Fridays are amazing. Really. It’s the one day of week I only have one class, even if it is three hours long. Every so often, I have to remind myself why in the world I just had to sign up for 6 classes. On the other hand though, I wouldn’t drop any of them even if I had the chance. This morning for Plants, we spent the morning walking around the downtown area and taking a close look at the choices the landscape architects had to make in urban conditions. We made interesting comparisons between the downtown and its street trees, and the nearby upland woodland on Skinner’s Butte.
I was especially surprised to learn that most city trees have a lifespan of only 7 years after they’ve been planted, due to pollution, wind-tunnel effects from surrounding buildings, and compacted or poorly aerated soils.
It’s amazing how much these life spans could be extended by following basic principles of what trees need to grow. First of all, they need to have enough soil space. A good rule of thumb for tree wells is considered 70 square feet or larger. That may seem like a lot, but if this space can be covered with well grates, not only can people have a wider sidewalk, but the tree is also protected from compacted soils like the ones created by high traffic above the roots. Trees also need air in the soil, something that can’t happen if we put sidewalks and roads right over the root space. It’s obvious if a tree is lacking air around its roots, because the roots will grow close to the surface and be more likely to break apart sidewalks and roads.
In urban situations it is extremely important that a single species be no more than 5% of the total planting in the area. This avoids the quick spreading of diseases and ensures that there will be a variety of ages and sizes of trees.
As designers, we have the opportunity to influence what people consider to be beautiful by increasing their exposure to things like native plants, wetland plantings in storm water beds, and variety in street trees. By introducing them in urban contexts, even if they don’t provide habitats for wildlife, including bees, butterflies and birds, citizens will be more likely to take these concepts into their yards, where wildlife is more likely to thrive.

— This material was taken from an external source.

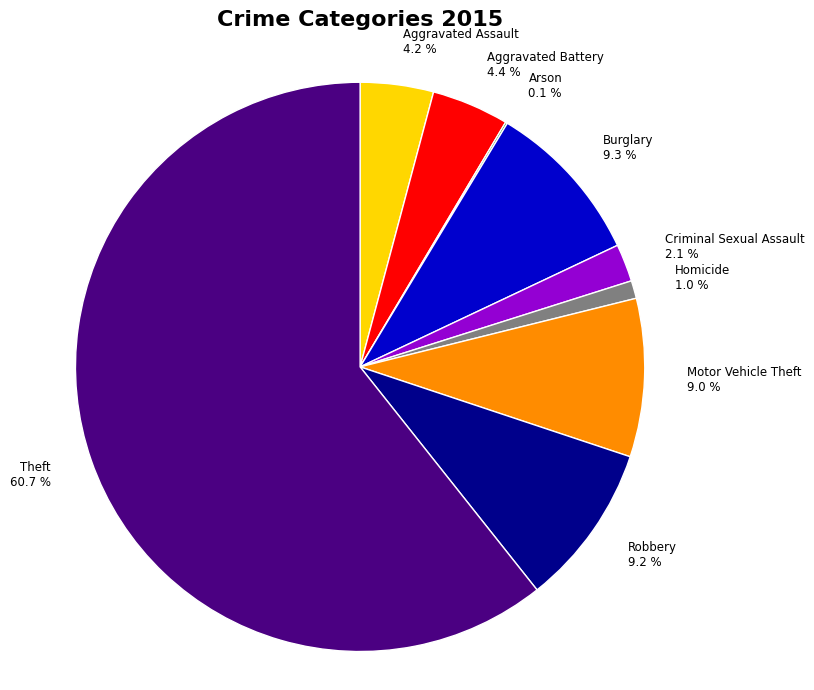

Is the sum of Criminal Sexual Assault and Homicide greater than half?

No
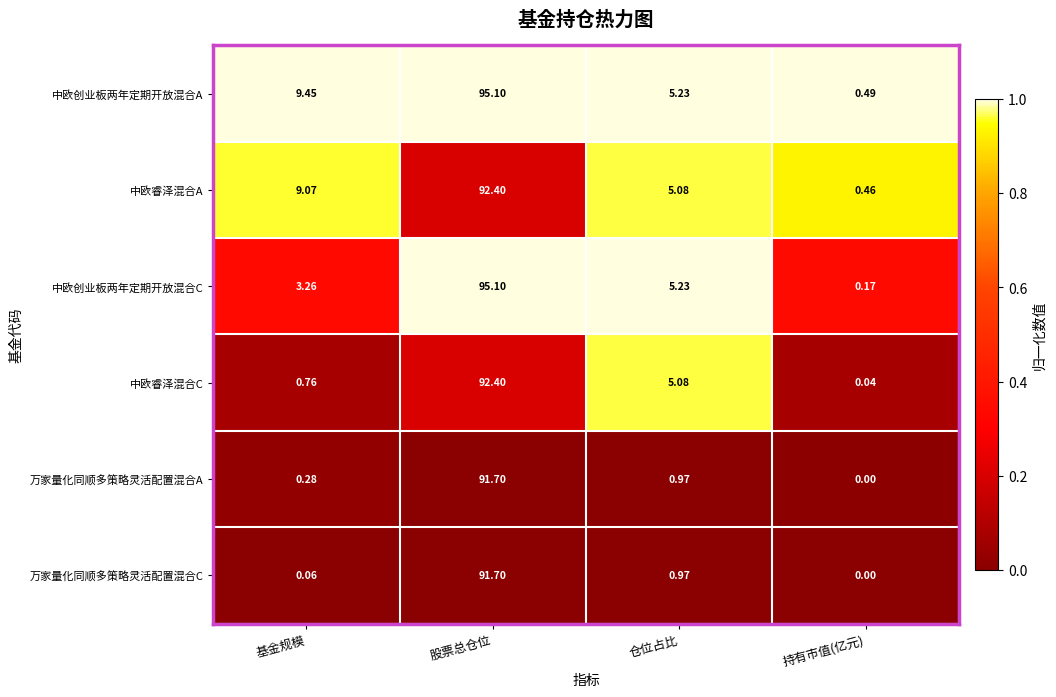

Which category has the highest value in the 中欧睿泽混合A series?

股票总仓位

One of our assignments for Plants is to map a natural riparian area in the Willamette Valley as a group of three, so after class, Anna, Daniel and I hit the trails along the river to find a space with a wide variety of forest floor, understory, and canopy species. Then we spent and hour and a half figuring out the best way to plot out the trees on our plan, and identifying them. Our site ended up having a lot of Incense Cedars, but we managed to find a Bigleaf Maple, an Oregon Ash, lots of Osoberry and Snowberry, and some English Ivy. The total area mapped was about 3,600 square feet.
After taking a lunch break around 2, I hit the rec center for a 50 minute swim workout, followed by an ab workout and a double round of circuit training. Now I’m about to head out with my roommates to see the new Zach Galifianakis movie.